Selle Maria Lie, Steinsland Ingelin, Lindgren Finn, Brajkovic Vladimir, Cubric-Curik Vlatka, Gorjanc Gregor
Department of Mathematical Sciences, Norwegian University of Science and Technology (NTNU), Trondheim, Norway.
School of Mathematics, University of Edinburgh, Edinburgh, United Kingdom.
Front Genet. 2021 Jan 15;11:531218. doi: 10.3389/fgene.2020.531218. eCollection 2020.
We introduce a hierarchical model to estimate haplotype effects based on phylogenetic relationships between haplotypes and their association with observed phenotypes. In a population there are many, but not all possible, distinct haplotypes and few observations per haplotype. Further, haplotype frequencies tend to vary substantially. Such data structure challenge estimation of haplotype effects. However, haplotypes often differ only due to few mutations, and leveraging similarities can improve the estimation of effects. We build on extensive literature and develop an autoregressive model of order one that models haplotype effects by leveraging phylogenetic relationships described with a directed acyclic graph. The phylogenetic relationships can be either in a form of a tree or a network, and we refer to the model as the haplotype network model. The model can be included as a component in a phenotype model to estimate associations between haplotypes and phenotypes. Our key contribution is that we obtain a sparse model, and by using hierarchical autoregression, the flow of information between similar haplotypes is estimated from the data. A simulation study shows that the hierarchical model can improve estimates of haplotype effects compared to an independent haplotype model, especially with few observations for a specific haplotype. We also compared it to a mutation model and observed comparable performance, though the haplotype model has the potential to capture background specific effects. We demonstrate the model with a study of mitochondrial haplotype effects on milk yield in cattle. We provide R code to fit the model with the INLA package.

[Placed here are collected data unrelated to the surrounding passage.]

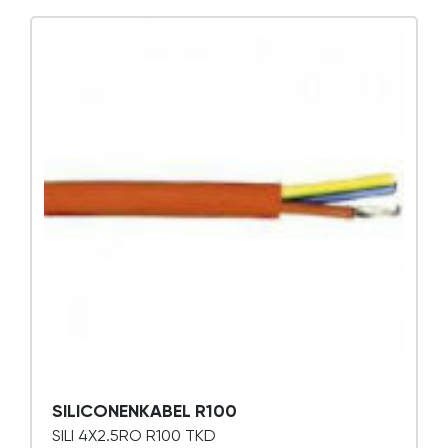
SILICONENKABEL R100
SILI 4X2.5RO R100 TKD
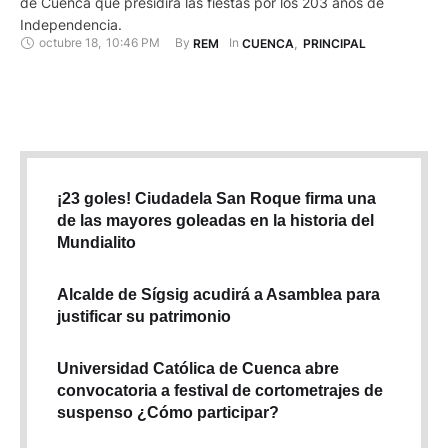
de Cuenca que presidirá las fiestas por los 203 años de
Independencia.
octubre 18
,
10:46 PM
By 
In 
REM
CUENCA
,
PRINCIPAL
¡23 goles! Ciudadela San Roque firma una
de las mayores goleadas en la historia del
Mundialito
Alcalde de Sígsig acudirá a Asamblea para
justificar su patrimonio
Universidad Católica de Cuenca abre
convocatoria a festival de cortometrajes de
suspenso ¿Cómo participar?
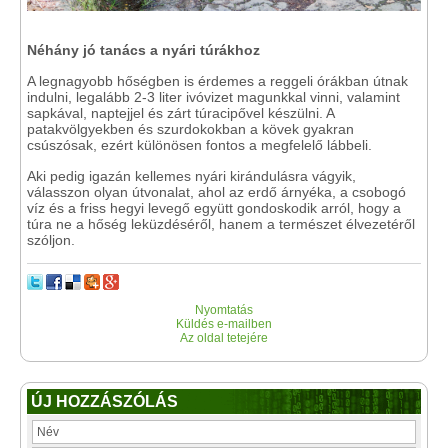
Néhány jó tanács a nyári túrákhoz
A legnagyobb hőségben is érdemes a reggeli órákban útnak
indulni, legalább 2-3 liter ivóvizet magunkkal vinni, valamint
sapkával, naptejjel és zárt túracipővel készülni. A
patakvölgyekben és szurdokokban a kövek gyakran
csúszósak, ezért különösen fontos a megfelelő lábbeli.
Aki pedig igazán kellemes nyári kirándulásra vágyik,
válasszon olyan útvonalat, ahol az erdő árnyéka, a csobogó
víz és a friss hegyi levegő együtt gondoskodik arról, hogy a
túra ne a hőség leküzdéséről, hanem a természet élvezetéről
szóljon.
Nyomtatás
Küldés e-mailben
Az oldal tetejére
ÚJ HOZZÁSZÓLÁS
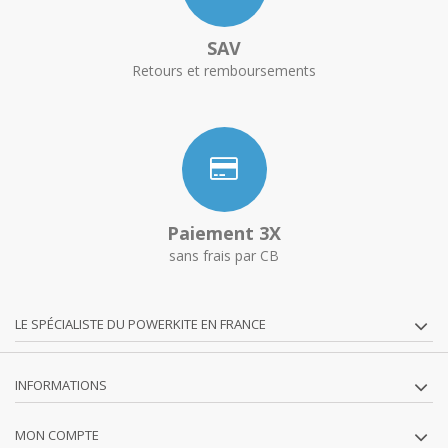
SAV
Retours et remboursements
Paiement 3X
sans frais par CB
LE SPÉCIALISTE DU POWERKITE EN FRANCE
INFORMATIONS
MON COMPTE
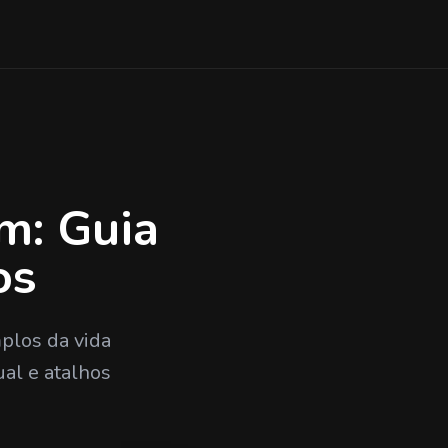
m: Guia
os
plos da vida
al e atalhos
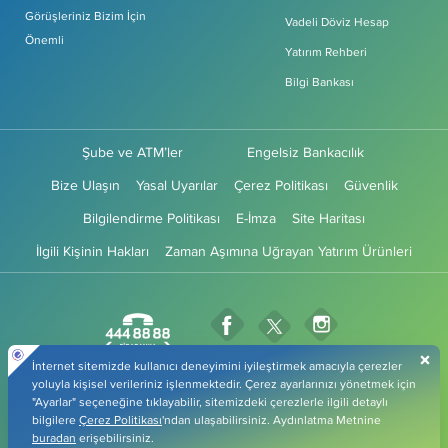
Görüşleriniz Bizim İçin
Vadeli Döviz Hesap
Önemli
Yatırım Rehberi
Bilgi Bankası
Şube ve ATM’ler
Engelsiz Bankacılık
Bize Ulaşın
Yasal Uyarılar
Çerez Politikası
Güvenlik
Bilgilendirme Politikası
E-İmza
Site Haritası
İlgili Kişinin Hakları
Zaman Aşımına Uğrayan Yatırım Ürünleri
Fibabanka Facebook Sayfası
Fibabanka Instagr
Fibabanka Twitter Sayfas
Fibabanka YouTube Sayfa
Fibabanka LinkedIn Sayfası
Fibabanka TikTok 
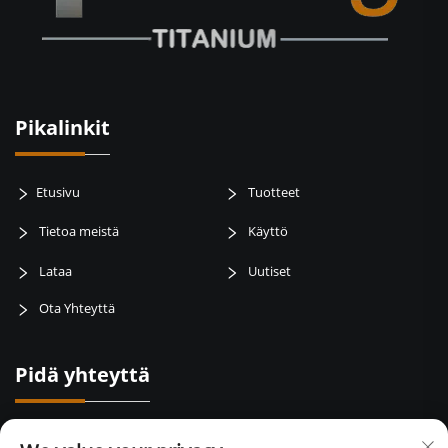
Pikalinkit
Etusivu
Tuotteet
Tietoa meistä
Käyttö
Lataa
Uutiset
Ota Yhteyttä
Pidä yhteyttä
Baotai road, weibin zone, Baoji City, Shaanxi Province, Kiina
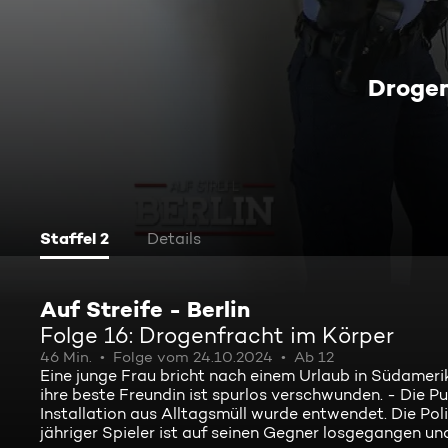
Drogen
Staffel 2
Details
Auf Streife - Berlin
Folge 16: Drogenfracht im Körper
46 Min.
Folge vom 24.10.2024
Ab 12
Eine junge Frau bricht nach einem Urlaub in Südame
ihre beste Freundin ist spurlos verschwunden. - Die Pu
Installation aus Alltagsmüll wurde entwendet. Die Poliz
jähriger Spieler ist auf seinen Gegner losgegangen un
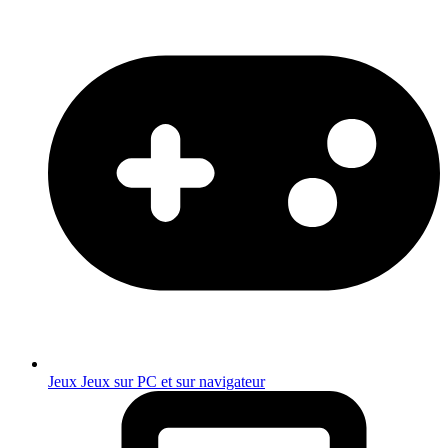
Jeux
Jeux sur PC et sur navigateur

我们引入一种分层模型,以基于单倍型之间的系统发育关系及其与观察到的表型的关联来估计单倍型效应。在一个种群中,存在许多但并非所有可能的不同单倍型,并且每个单倍型的观察值很少。此外,单倍型频率往往差异很大。这种数据结构对单倍型效应的估计提出了挑战。然而,单倍型通常仅因少数突变而不同,利用相似性可以改进效应估计。我们以大量文献为基础,开发了一个一阶自回归模型,该模型通过利用用有向无环图描述的系统发育关系来对单倍型效应进行建模。系统发育关系可以是树状或网络状形式,我们将该模型称为单倍型网络模型。该模型可以作为一个组件包含在表型模型中,以估计单倍型与表型之间的关联。我们的关键贡献在于我们获得了一个稀疏模型,并且通过使用分层自回归,从数据中估计相似单倍型之间的信息流。一项模拟研究表明,与独立单倍型模型相比,分层模型可以改进单倍型效应的估计,特别是对于特定单倍型观察值较少的情况。我们还将其与突变模型进行了比较,观察到了可比的性能,尽管单倍型模型有潜力捕捉背景特定效应。我们通过一项关于线粒体单倍型对奶牛产奶量影响的研究来展示该模型。我们提供了使用INLA软件包拟合该模型的R代码。